Red Flags to Watch When Buying Gold Bullion in 2026
Gold’s popularity has attracted bad actors. Watch for these warning signs:
- Premiums above 10% over spot price – Some markup is normal, but anything above 10% should raise questions
- Pressure to buy “rare” or “collectible” coins – Dealers make higher margins on numismatic coins; bullion is what you want for investment purposes
- No clear return or buyback policy – Reputable dealers publish their buyback terms
- Unsolicited phone calls or emails – Legitimate gold dealers don’t cold-call you
- Claims that gold “always goes up” – Gold dropped more than 10% in a matter of weeks in early 2026; anyone telling you it only goes up is lying
Frequently Asked Questions
What’s the minimum amount needed to buy gold bullion?

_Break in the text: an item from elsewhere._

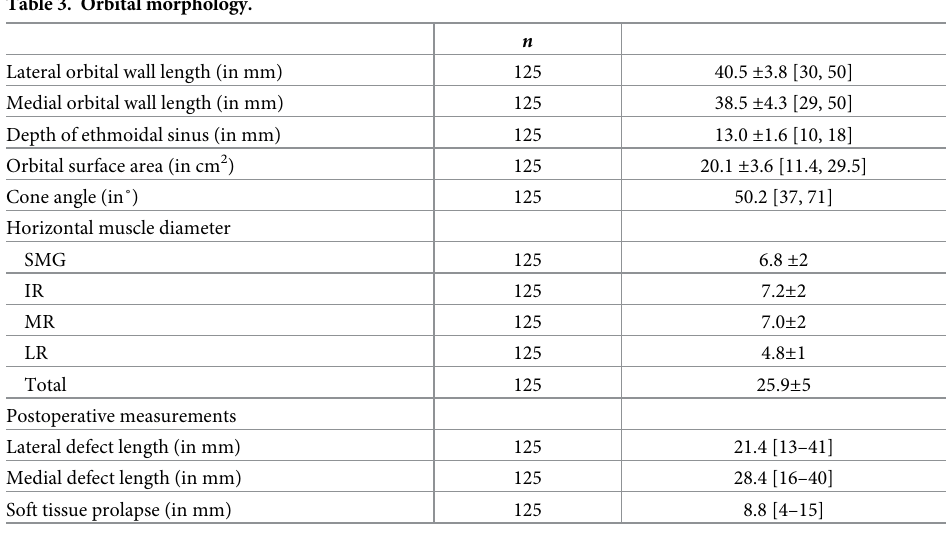
Unless otherwise stated data are means ± SD or median [Range] SMG: Superior muscle group (M. rectus superior and levator palpebrae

Through Fidelity, you’ll need at least $1,000 per order and a $2,500 initial investment for nonretirement accounts. Interactive Brokers has a $2.00 minimum commission but no set minimum purchase. At retailers like Walmart, you can buy gold in increments as small as 1 gram, which runs a few hundred dollars depending on current prices and premiums.
Is buying gold bullion from Costco or Walmart a good deal?
It’s convenient, but you’ll pay a significant premium over the spot price of gold – sometimes 3% to 8% or more. Brokerages like Interactive Brokers charge far less in fees. The retailer route makes sense if simplicity matters more to you than getting the best price.
Do I have to store gold bullion myself?
No. Both Fidelity (through FideliTrade) and Interactive Brokers offer storage services. Fidelity charges 0.25% to 1.5% of your account value annually, while Interactive Brokers charges $0.15 per ounce monthly. On a $10,000 gold position, that works out to roughly $25-$150 per year at Fidelity or about $36 per year at Interactive Brokers.
Should I buy physical gold or a gold ETF?
Physical gold gives you direct ownership and “crisis insurance” – you hold the actual metal. Gold ETFs are cheaper to own, easier to trade, and require zero storage logistics. If your primary goal is investment exposure to gold prices, ETFs are typically more practical. If you want something tangible that exists outside the financial system entirely, physical bullion is the point. Many investors hold both.
Take 15 minutes this week to compare current gold prices across at least two of the platforms mentioned above. Premiums and fees vary more than you’d think, and a few minutes of comparison shopping could save you hundreds of dollars on a single purchase.